[Task to carry out] Retype exactly the lines that run from the line with "If for whatever" to the final line of the entries, keeping both ends and nothing else.

(Extracted page text data)
________________

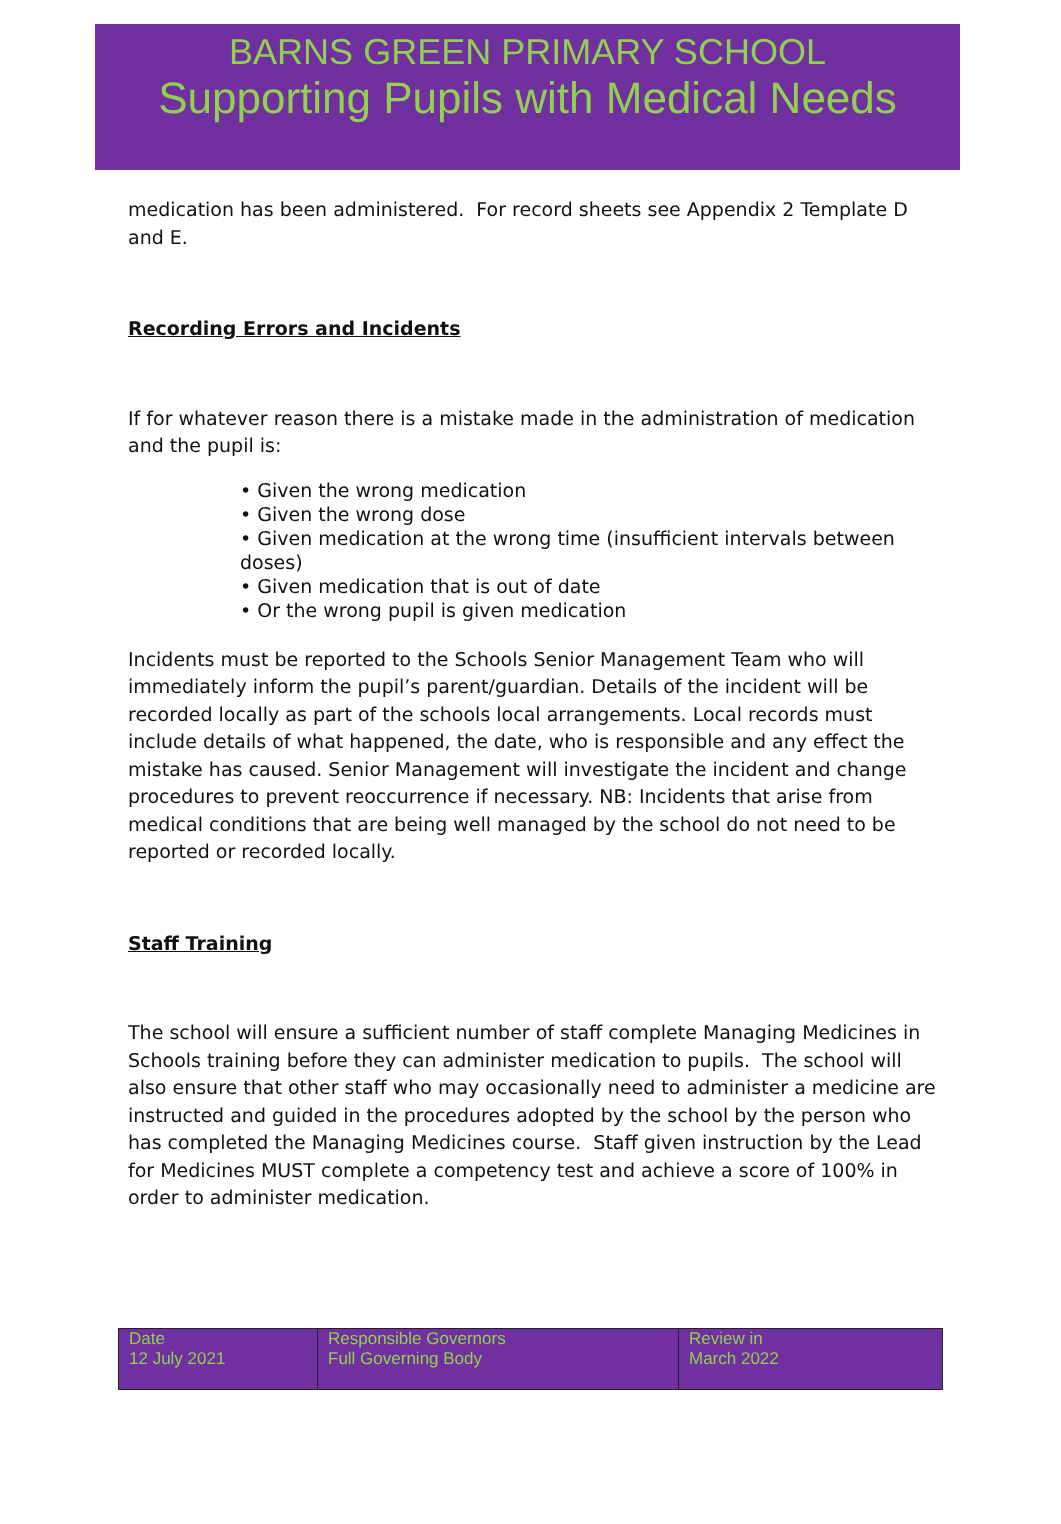BARNS GREEN PRIMARY SCHOOL
Supporting Pupils with Medical Needs
medication has been administered. For record sheets see Appendix 2 Template D and E.
Recording Errors and Incidents
If for whatever reason there is a mistake made in the administration of medication and the pupil is:
• Given the wrong medication
• Given the wrong dose
• Given medication at the wrong time (insufficient intervals between doses)
• Given medication that is out of date
• Or the wrong pupil is given medication
Incidents must be reported to the Schools Senior Management Team who will immediately inform the pupil’s parent/guardian. Details of the incident will be recorded locally as part of the schools local arrangements. Local records must include details of what happened, the date, who is responsible and any effect the mistake has caused. Senior Management will investigate the incident and change procedures to prevent reoccurrence if necessary. NB: Incidents that arise from medical conditions that are being well managed by the school do not need to be reported or recorded locally.
Staff Training
The school will ensure a sufficient number of staff complete Managing Medicines in Schools training before they can administer medication to pupils. The school will also ensure that other staff who may occasionally need to administer a medicine are instructed and guided in the procedures adopted by the school by the person who has completed the Managing Medicines course. Staff given instruction by the Lead for Medicines MUST complete a competency test and achieve a score of 100% in order to administer medication.
| Date 12 July 2021 | Responsible Governors Full Governing Body | Review in March 2022 |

________________

[Exercise solution]
If for whatever reason there is a mistake made in the administration of medication and the pupil is:
• Given the wrong medication
• Given the wrong dose
• Given medication at the wrong time (insufficient intervals between doses)
• Given medication that is out of date
• Or the wrong pupil is given medication
Incidents must be reported to the Schools Senior Management Team who will immediately inform the pupil’s parent/guardian. Details of the incident will be recorded locally as part of the schools local arrangements. Local records must include details of what happened, the date, who is responsible and any effect the mistake has caused. Senior Management will investigate the incident and change procedures to prevent reoccurrence if necessary. NB: Incidents that arise from medical conditions that are being well managed by the school do not need to be reported or recorded locally.
Staff Training
The school will ensure a sufficient number of staff complete Managing Medicines in Schools training before they can administer medication to pupils. The school will also ensure that other staff who may occasionally need to administer a medicine are instructed and guided in the procedures adopted by the school by the person who has completed the Managing Medicines course. Staff given instruction by the Lead for Medicines MUST complete a competency test and achieve a score of 100% in order to administer medication.
| Date 12 July 2021 | Responsible Governors Full Governing Body | Review in March 2022 |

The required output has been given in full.